-- DOCUMENT TEXT --
┌────────
Later that morning, local people joined the schooner's crew in a race to
unload this stranger's cargo before she bilged. |
| An even better day for Alabama began about three hours
before dawn on 20 June when she assisted Keystone State in capturing
Sarah as that British schooner was attempting to escape from Charleston
harbor to carry 156 bales of cotton to Nassau. Alabama scored again
at daybreak, when she caught Catalina after that Charleston schooner
had slipped out of her homeport laden with more cotton. Lanier sent that
prize to Philadelphia where she was condemned by the admiralty court. |
| A frustrating action for Alabama began about 90 minutes
after midnight on the morning of 26 July when her sister blockader
Crusader sighted, fired upon, and chased a steamer which was attempting
to sneak into Charleston. The Union vessel's shells forced the blockade runner
back out to sea, but Crusaders limited speed -- slowed even more by
ailing engines -- made her no match for the fleet stranger. Alabama
joined in the pursuit and followed in the stranger's wake for about 25 miles
before her quarry disappeared over the horizon. |
| Four days later, Crusader's engines broke down completely,
necessitating Alabama's towing her to Port Royal. That mission came
at a fortuitous time since Comdr. Lanier had become sick several weeks before
and his condition had steadily worsened. His illness prompted Du Pont to
order Lt. Comdr. James H. Gillis to relieve Lanier in command of
Alabama, freeing the stricken officer to return north to recuperate.
However, the assignment was brief for Gillis for, on 12 August, Lt. Comdr.
└────────
-- ROWS --
┌────────
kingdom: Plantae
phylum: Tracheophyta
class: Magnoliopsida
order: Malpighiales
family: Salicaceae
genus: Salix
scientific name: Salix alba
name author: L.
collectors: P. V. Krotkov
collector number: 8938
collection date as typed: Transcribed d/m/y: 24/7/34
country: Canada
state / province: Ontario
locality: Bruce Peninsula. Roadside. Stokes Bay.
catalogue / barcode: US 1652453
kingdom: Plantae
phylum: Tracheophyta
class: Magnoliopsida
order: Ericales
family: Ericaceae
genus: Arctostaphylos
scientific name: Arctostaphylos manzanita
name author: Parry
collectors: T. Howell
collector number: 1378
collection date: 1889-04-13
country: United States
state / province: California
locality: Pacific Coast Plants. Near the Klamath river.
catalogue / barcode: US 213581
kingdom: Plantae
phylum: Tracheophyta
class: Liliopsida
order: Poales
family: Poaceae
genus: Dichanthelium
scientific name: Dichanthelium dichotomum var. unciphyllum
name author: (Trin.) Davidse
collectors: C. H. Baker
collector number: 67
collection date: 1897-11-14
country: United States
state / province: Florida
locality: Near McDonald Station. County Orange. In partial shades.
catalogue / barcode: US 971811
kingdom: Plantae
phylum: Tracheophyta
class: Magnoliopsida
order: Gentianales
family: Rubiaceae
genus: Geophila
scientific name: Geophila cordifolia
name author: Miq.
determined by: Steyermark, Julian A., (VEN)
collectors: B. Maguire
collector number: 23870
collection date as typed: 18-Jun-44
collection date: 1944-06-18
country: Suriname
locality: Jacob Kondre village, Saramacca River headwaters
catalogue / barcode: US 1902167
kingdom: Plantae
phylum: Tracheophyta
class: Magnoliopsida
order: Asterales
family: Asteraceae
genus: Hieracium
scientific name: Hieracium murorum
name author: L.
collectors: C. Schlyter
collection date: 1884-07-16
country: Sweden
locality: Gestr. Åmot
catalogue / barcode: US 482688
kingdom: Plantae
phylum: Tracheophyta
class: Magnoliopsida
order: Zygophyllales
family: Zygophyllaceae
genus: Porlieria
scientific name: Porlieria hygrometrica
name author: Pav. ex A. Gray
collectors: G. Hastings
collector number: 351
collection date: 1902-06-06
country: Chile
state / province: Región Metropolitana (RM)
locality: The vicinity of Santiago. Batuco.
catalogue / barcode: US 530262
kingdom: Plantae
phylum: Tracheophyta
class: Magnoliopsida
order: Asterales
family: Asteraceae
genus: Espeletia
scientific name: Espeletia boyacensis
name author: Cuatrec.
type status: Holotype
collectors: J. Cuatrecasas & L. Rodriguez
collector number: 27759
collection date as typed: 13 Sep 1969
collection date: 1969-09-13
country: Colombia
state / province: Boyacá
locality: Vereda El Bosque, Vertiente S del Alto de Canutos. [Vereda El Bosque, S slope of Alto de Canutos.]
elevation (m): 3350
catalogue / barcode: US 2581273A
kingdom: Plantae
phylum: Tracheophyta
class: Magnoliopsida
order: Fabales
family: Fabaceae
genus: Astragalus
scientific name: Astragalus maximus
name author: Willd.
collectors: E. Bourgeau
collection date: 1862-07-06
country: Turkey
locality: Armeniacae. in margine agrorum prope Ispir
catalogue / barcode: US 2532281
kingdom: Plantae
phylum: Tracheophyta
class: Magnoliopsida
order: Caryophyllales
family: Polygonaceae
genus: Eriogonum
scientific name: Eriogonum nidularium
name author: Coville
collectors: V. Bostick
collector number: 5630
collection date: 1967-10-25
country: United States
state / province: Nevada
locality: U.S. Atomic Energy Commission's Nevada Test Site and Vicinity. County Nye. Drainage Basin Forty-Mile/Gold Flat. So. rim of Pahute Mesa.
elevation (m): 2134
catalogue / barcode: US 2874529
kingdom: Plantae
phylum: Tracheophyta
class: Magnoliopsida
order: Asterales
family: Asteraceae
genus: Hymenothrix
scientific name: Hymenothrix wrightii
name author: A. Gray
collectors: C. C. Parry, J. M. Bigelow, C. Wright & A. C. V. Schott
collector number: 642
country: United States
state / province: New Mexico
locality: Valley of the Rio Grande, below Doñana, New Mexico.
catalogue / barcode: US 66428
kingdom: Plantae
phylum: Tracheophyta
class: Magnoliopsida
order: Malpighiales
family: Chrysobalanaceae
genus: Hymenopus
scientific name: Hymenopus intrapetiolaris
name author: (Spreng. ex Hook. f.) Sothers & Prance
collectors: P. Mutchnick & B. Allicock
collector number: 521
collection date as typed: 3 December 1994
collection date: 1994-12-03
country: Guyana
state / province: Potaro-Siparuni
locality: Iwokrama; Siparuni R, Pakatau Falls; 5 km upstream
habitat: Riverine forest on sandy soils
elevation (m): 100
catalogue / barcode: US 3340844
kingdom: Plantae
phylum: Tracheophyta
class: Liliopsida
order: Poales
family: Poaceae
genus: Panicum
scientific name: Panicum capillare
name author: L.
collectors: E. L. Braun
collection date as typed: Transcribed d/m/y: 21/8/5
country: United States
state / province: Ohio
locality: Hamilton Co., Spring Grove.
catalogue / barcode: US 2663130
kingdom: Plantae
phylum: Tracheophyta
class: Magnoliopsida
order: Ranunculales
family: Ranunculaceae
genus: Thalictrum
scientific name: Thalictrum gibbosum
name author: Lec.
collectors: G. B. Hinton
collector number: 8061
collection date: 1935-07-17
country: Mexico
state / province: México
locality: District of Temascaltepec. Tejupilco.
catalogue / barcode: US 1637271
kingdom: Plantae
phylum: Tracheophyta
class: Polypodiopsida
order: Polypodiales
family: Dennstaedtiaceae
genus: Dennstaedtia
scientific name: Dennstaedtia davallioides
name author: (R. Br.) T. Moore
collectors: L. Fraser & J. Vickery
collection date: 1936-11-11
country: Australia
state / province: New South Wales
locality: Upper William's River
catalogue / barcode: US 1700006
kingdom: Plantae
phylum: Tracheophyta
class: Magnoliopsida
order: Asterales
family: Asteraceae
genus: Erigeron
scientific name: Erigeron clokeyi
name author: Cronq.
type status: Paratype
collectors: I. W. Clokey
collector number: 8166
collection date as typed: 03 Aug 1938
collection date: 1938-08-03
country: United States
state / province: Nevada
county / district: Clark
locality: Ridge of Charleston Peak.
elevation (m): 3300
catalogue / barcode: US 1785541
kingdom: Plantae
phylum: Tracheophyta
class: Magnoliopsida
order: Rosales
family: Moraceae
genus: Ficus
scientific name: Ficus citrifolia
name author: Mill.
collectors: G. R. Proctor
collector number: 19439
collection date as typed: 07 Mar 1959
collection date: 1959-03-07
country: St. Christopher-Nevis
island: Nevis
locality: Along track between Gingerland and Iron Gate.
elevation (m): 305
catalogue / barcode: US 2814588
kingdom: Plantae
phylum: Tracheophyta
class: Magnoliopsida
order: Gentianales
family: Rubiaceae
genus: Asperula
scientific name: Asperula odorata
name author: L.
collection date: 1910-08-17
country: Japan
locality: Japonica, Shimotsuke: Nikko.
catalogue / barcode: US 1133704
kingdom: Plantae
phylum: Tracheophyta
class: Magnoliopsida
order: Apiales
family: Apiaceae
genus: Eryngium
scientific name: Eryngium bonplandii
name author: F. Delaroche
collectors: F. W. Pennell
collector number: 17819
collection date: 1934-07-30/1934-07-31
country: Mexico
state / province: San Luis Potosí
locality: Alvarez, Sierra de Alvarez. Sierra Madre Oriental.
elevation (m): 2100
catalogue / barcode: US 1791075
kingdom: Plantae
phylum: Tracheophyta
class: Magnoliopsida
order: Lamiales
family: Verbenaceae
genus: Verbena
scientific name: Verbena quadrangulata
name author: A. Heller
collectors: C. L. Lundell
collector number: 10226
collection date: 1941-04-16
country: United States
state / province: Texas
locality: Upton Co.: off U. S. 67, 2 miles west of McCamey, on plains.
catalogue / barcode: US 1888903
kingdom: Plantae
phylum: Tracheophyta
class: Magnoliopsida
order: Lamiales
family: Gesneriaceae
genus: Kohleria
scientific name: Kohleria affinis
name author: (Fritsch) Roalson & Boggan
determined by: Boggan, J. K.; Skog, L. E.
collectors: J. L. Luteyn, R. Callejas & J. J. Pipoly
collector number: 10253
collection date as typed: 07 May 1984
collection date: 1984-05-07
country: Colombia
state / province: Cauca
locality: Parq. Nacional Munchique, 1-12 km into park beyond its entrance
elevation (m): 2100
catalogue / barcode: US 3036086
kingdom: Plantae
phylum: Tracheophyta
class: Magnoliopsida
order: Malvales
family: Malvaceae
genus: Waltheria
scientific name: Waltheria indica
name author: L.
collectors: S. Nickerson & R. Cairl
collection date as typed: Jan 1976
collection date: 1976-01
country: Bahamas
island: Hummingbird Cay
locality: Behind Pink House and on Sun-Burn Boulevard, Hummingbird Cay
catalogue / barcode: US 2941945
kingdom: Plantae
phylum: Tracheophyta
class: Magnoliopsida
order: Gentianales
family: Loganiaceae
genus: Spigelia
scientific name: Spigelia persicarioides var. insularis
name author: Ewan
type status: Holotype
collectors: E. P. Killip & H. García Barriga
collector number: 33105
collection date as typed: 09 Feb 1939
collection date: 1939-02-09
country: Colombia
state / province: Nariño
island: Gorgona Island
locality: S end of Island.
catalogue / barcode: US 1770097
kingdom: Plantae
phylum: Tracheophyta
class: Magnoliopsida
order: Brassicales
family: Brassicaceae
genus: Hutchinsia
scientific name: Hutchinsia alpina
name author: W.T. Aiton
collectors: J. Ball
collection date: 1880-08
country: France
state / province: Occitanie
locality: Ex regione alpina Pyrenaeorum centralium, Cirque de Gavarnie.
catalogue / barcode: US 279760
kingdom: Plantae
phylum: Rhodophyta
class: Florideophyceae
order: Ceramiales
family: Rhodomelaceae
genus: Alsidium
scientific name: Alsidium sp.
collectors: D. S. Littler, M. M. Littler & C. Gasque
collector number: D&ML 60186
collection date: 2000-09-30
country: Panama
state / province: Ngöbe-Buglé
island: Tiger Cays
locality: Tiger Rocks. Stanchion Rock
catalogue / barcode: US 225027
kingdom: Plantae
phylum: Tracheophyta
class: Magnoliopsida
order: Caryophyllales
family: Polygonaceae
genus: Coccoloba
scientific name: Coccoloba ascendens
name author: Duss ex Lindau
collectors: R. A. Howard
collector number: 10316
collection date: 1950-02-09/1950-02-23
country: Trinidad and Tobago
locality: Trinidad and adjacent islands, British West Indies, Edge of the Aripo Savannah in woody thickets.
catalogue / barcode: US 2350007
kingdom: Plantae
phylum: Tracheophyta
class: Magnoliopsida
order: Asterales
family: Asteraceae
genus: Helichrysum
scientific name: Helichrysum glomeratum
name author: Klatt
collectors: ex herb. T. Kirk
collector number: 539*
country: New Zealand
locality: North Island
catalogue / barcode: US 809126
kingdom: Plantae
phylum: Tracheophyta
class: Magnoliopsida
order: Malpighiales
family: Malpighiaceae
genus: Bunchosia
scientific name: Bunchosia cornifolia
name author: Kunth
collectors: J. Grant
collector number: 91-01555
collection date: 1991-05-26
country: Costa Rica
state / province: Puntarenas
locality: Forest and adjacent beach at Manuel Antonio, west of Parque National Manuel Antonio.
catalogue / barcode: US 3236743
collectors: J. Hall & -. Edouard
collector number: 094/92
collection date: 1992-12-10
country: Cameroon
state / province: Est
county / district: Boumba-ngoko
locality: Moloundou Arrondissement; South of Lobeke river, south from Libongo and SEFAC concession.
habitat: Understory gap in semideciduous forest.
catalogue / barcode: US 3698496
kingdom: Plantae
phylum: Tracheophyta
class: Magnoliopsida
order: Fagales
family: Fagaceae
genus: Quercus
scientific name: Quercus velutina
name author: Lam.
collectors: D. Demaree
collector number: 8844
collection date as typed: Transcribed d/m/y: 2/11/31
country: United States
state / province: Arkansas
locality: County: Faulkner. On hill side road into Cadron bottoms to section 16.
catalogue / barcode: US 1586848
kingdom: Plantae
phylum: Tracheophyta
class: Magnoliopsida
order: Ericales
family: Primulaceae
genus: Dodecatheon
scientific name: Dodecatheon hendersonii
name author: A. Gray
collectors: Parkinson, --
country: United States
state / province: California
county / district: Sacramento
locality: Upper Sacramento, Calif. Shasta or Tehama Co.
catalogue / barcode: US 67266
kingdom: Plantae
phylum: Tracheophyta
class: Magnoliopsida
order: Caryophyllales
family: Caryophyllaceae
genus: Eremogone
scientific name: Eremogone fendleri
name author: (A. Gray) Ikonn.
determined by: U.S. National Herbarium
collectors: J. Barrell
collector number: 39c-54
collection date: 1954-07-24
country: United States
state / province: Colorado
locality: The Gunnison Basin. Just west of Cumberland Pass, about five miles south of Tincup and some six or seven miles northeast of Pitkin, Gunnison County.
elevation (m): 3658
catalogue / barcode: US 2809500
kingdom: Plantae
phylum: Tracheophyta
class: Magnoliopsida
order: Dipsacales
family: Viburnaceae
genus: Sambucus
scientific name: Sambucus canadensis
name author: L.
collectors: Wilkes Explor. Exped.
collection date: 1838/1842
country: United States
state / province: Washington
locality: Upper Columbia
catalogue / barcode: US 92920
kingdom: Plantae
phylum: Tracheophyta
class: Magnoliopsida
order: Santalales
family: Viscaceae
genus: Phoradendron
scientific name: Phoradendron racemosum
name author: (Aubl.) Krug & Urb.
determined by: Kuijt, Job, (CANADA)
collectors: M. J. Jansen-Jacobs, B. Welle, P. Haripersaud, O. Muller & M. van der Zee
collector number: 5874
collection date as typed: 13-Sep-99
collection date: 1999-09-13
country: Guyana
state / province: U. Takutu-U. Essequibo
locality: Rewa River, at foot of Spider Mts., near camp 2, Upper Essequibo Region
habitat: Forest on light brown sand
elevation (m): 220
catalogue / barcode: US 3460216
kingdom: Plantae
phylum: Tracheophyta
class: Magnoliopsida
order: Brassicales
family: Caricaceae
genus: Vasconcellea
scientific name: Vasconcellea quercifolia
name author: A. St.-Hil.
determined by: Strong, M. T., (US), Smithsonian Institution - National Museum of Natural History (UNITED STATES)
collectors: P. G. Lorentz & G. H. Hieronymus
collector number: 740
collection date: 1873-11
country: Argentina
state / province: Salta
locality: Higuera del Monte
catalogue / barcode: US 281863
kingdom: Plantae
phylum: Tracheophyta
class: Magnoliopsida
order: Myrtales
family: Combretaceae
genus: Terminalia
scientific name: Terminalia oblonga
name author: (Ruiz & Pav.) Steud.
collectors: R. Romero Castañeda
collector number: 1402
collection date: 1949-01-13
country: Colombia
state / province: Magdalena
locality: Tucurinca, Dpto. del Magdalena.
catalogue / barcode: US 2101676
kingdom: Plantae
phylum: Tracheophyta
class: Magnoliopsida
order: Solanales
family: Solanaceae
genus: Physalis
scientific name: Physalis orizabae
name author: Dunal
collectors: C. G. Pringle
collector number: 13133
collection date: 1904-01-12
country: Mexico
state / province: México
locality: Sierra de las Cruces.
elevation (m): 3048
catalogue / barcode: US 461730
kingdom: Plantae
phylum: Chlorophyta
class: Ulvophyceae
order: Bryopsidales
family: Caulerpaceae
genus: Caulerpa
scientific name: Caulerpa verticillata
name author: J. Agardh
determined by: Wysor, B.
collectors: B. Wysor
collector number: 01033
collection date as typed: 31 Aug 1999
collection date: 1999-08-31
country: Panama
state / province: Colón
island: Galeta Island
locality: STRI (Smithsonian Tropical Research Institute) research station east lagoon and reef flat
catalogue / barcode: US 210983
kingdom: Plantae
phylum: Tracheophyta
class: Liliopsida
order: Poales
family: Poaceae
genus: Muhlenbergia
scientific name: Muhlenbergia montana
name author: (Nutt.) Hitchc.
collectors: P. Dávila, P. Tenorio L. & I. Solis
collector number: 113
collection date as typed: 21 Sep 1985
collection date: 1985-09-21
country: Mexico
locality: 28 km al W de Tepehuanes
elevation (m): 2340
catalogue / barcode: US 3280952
└────────
-- WHAT IS REQUIRED --
Write out the passage above about Alabama's blockade duty off Charleston, word for word and in full.

-- FINAL ANSWER --
Later that morning, local people joined the schooner's crew in a race to
unload this stranger's cargo before she bilged. |
| An even better day for Alabama began about three hours
before dawn on 20 June when she assisted Keystone State in capturing
Sarah as that British schooner was attempting to escape from Charleston
harbor to carry 156 bales of cotton to Nassau. Alabama scored again
at daybreak, when she caught Catalina after that Charleston schooner
had slipped out of her homeport laden with more cotton. Lanier sent that
prize to Philadelphia where she was condemned by the admiralty court. |
| A frustrating action for Alabama began about 90 minutes
after midnight on the morning of 26 July when her sister blockader
Crusader sighted, fired upon, and chased a steamer which was attempting
to sneak into Charleston. The Union vessel's shells forced the blockade runner
back out to sea, but Crusaders limited speed -- slowed even more by
ailing engines -- made her no match for the fleet stranger. Alabama
joined in the pursuit and followed in the stranger's wake for about 25 miles
before her quarry disappeared over the horizon. |
| Four days later, Crusader's engines broke down completely,
necessitating Alabama's towing her to Port Royal. That mission came
at a fortuitous time since Comdr. Lanier had become sick several weeks before
and his condition had steadily worsened. His illness prompted Du Pont to
order Lt. Comdr. James H. Gillis to relieve Lanier in command of
Alabama, freeing the stricken officer to return north to recuperate.
However, the assignment was brief for Gillis for, on 12 August, Lt. Comdr.